Sunday dinner over, I remember a period of doing nothing much, except perhaps the luxury of reclining on a rug on the front “lawn”. There seemed to be precious few people about; they were no doubt resting from the religious duties of the morning.
But here dissension creeps in. My father's family were Non-conformists, indeed my paternal grandfather, whom I never saw, combined the functions of cattle dealer and Methodist lay preacher.
I remember seeing a photograph of him, one of those blown up grey smudges which were to be found in many country homes. They were obviously enlargements made by some door to door photographer at the turn of the century.
Grandfather was a bearded, moleskin waistcoated , watch chained giant of twenty one stones. How he combined his secular and religious callings I have often wondered. Was he an honest trader or just a Sunday saint? Knowing how closely the community was knit I tend to think that had he been dishonest in his work he would not have been permitted to grace the Wangford Primitive Methodist preacher's circuit.

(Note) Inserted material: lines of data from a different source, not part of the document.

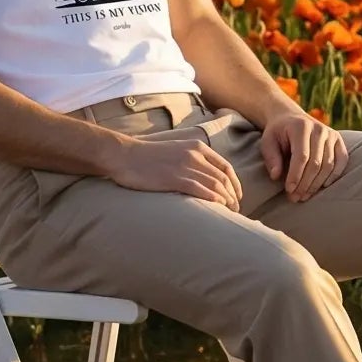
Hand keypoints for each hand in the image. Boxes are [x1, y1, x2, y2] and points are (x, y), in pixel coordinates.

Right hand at [104, 127, 243, 209]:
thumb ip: (192, 160)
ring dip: (226, 201)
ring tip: (229, 213)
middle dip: (233, 196)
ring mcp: (185, 166)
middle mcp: (195, 156)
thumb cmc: (147, 157)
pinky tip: (218, 208)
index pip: (225, 168)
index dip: (235, 184)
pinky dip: (213, 199)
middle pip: (223, 179)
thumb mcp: (176, 151)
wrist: (124, 155)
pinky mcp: (174, 178)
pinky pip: (200, 190)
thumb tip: (205, 178)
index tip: (237, 197)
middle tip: (236, 210)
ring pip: (215, 185)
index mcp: (198, 148)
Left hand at [259, 107, 347, 202]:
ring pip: (329, 165)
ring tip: (305, 195)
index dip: (296, 175)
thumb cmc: (278, 134)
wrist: (290, 118)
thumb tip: (276, 176)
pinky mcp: (339, 140)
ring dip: (317, 184)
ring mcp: (331, 134)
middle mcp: (319, 129)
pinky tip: (323, 186)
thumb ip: (271, 158)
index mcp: (300, 127)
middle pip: (316, 163)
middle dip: (305, 184)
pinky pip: (342, 160)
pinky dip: (334, 175)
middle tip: (295, 198)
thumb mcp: (268, 142)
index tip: (289, 190)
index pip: (302, 156)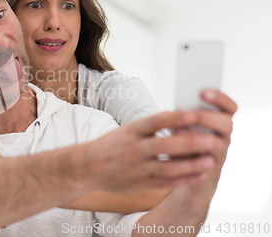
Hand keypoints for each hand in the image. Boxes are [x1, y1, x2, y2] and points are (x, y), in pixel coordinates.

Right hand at [82, 109, 228, 192]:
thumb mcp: (126, 130)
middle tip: (209, 140)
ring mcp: (137, 168)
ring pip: (168, 167)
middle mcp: (134, 149)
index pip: (154, 121)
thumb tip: (178, 117)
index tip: (193, 115)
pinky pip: (167, 182)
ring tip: (210, 161)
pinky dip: (185, 179)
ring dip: (191, 165)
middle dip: (188, 143)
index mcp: (131, 131)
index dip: (174, 118)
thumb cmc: (112, 145)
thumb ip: (150, 126)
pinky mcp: (141, 183)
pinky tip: (200, 175)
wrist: (88, 167)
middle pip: (164, 145)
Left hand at [176, 90, 235, 197]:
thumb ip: (183, 115)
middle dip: (207, 118)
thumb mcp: (182, 124)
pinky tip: (175, 151)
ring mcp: (219, 153)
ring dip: (198, 137)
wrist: (182, 169)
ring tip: (178, 132)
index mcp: (219, 120)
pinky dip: (191, 156)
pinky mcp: (210, 169)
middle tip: (190, 115)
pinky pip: (207, 163)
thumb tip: (173, 109)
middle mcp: (223, 136)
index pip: (230, 107)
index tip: (204, 92)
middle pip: (227, 124)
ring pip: (218, 144)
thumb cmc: (181, 140)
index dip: (221, 98)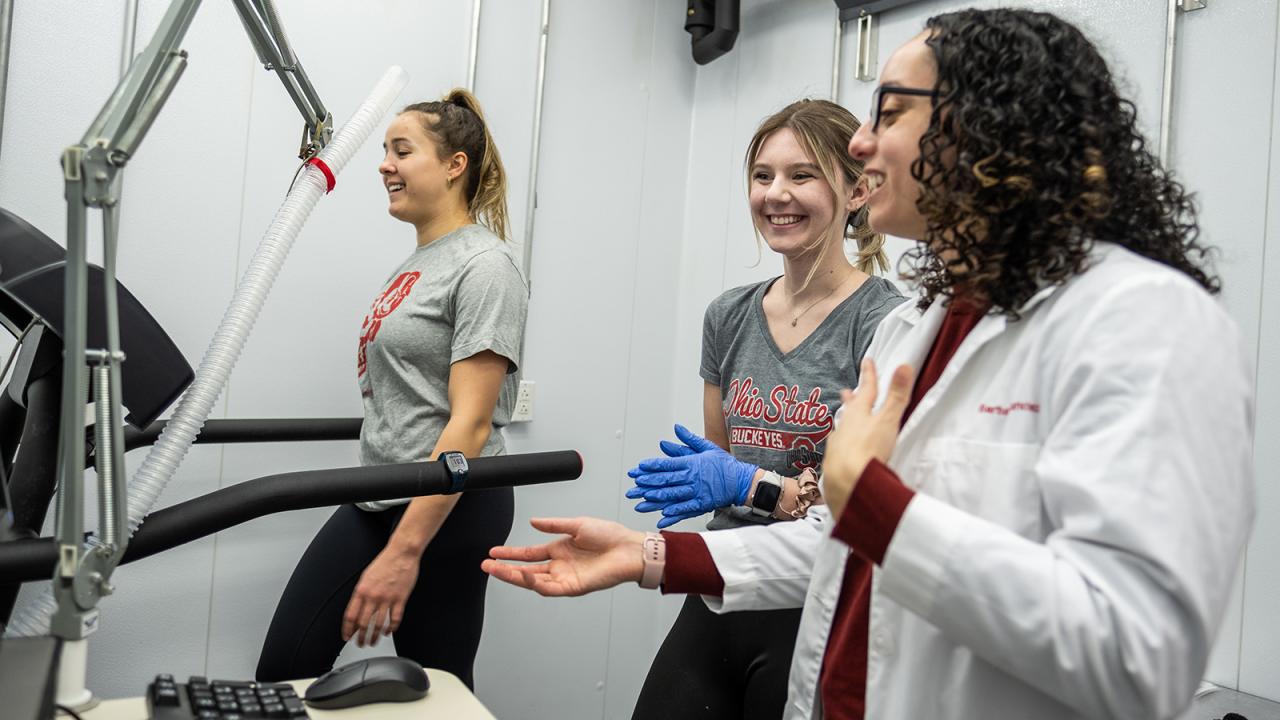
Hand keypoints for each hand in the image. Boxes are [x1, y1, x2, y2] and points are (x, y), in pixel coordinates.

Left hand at [342, 548, 420, 646]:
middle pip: (363, 624)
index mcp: (361, 590)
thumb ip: (361, 594)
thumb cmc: (385, 563)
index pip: (350, 616)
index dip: (347, 630)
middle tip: (361, 643)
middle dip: (360, 637)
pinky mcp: (400, 599)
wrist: (402, 553)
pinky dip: (391, 628)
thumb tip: (357, 609)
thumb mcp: (366, 577)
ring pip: (378, 625)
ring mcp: (387, 598)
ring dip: (375, 636)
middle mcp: (373, 596)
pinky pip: (395, 619)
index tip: (347, 637)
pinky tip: (389, 631)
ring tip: (373, 641)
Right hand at [482, 517, 646, 595]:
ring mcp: (565, 577)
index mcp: (559, 550)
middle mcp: (560, 566)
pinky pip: (549, 588)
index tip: (494, 551)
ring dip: (514, 576)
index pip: (529, 554)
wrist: (629, 549)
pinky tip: (523, 575)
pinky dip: (535, 583)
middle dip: (505, 568)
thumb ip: (554, 525)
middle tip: (486, 565)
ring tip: (496, 570)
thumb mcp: (577, 524)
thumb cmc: (610, 536)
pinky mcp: (573, 587)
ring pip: (533, 581)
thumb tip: (533, 521)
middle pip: (526, 569)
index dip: (511, 553)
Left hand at [625, 424, 757, 528]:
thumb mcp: (707, 447)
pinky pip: (685, 510)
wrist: (742, 481)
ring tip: (640, 503)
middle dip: (647, 484)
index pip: (667, 464)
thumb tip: (676, 428)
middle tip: (633, 487)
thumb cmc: (724, 464)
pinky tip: (661, 517)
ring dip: (655, 500)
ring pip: (672, 496)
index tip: (638, 469)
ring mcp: (696, 492)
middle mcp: (692, 478)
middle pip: (666, 481)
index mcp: (692, 463)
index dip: (651, 467)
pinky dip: (673, 514)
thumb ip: (689, 439)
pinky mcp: (701, 504)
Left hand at [823, 359, 914, 516]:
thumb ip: (897, 395)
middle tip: (846, 391)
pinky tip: (839, 450)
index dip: (869, 375)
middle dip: (851, 399)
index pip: (866, 390)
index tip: (867, 361)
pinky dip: (840, 445)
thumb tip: (904, 365)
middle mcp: (844, 427)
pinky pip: (837, 450)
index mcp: (859, 413)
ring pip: (841, 429)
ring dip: (844, 422)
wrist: (846, 483)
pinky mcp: (833, 464)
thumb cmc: (868, 449)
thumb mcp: (888, 420)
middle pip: (849, 409)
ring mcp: (837, 446)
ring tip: (842, 419)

When we descended on Occold there had to be some compromise. I remember the village Baptist Chapel, still there for the guide books to photograph, in particular the Shell publication .Inside the building was light, bare and country-kitchen-table clean. We went there when my mother was able to wrest us from the Anglican hands of Granny and the cousins who had no such religious alibi for missing Matins. I like to think we sat in our pews approaching the Almighty by different routes.
We were faced by a high, broad pulpit backed by a colourless bright window through which the sun beat down giving the Reverend Hawes a magnificent halo .His great moment came with the sermon when he broke out in a sweat of religious fervour. He beat the Rector hands down with a fine spray of saliva over the front rows, while those more comfortably placed in the back rows cheered him on with Amens, Glory Be's and Hallelujahs. Placed neatly on the floor at the end of the pews would be the little baskets covered with white cloths containing the “wittles” for the day , for many of the congregation with no means of transport, really made a meal of their Sundays by staying all day.

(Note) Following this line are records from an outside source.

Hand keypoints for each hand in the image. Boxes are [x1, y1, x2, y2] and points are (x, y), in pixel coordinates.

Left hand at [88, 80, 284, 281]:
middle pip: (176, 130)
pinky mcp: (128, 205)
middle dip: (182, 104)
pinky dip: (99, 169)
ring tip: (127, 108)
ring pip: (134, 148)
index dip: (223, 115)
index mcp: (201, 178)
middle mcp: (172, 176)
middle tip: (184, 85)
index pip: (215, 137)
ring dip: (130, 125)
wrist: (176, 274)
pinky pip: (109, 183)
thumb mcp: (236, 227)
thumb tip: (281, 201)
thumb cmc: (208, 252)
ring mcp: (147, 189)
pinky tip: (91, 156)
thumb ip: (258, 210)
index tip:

Our Baptist connection was still not finished, for in the summer months there would be open-air meetings in a near-by meadow. The Reverend Hawes would mount a Suffolk wagon and carry on the good work from that eminence. We stood there breathing in the fragrance of trodden grass which I now associate with Agricultural Shows.

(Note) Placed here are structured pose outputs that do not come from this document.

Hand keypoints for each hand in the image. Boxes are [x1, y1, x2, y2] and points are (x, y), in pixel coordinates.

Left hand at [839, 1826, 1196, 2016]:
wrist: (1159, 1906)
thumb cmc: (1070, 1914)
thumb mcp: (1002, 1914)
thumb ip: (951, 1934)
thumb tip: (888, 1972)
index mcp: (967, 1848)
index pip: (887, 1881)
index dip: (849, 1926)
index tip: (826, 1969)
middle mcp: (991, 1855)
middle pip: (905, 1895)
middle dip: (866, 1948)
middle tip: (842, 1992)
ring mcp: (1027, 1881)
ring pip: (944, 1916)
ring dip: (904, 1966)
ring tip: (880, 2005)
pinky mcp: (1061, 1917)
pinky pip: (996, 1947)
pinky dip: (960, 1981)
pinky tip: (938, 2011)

With the evenings came the brightest spot, for we were usually invited by one of our neighbours to spend an hour or so with them. Sometimes it was the magnificent parlour of the White House with its massive table and side board weighed down with cups won for shire horses and barley, one a world prize. And then there was music, for our host's daughters all sung or played while their father supped his whiskey by the fireplace, joined by my father when he came to Occold for a week. I like to think that he enjoyed those evenings as much as I did and could put behind him for a few days the thoughts of our humble home in South London. None foresaw that the First World War would carry my father and my brother to the horrors of France (although they did both survive) or that in the twenties many East Anglian farmers (including our hosts) would be driven towards bankruptcy.
On other occasions we might go up the hill to the Red House, to a farmer and his wife who were related to us by marriage .These folk, though more humble, were none the less welcoming and we children were enticed into, or banished to, the darker corners of the room there to be plied with home-brewed beer or home-made wine. Later, in the summer dark outside we had to be escorted home giggling and only just avoiding the deep road-side ditches.
With the shining promise of the week ahead, we came to the end of another full Sunday with the anticipation that the morrow would bring harvest with all its associated joys.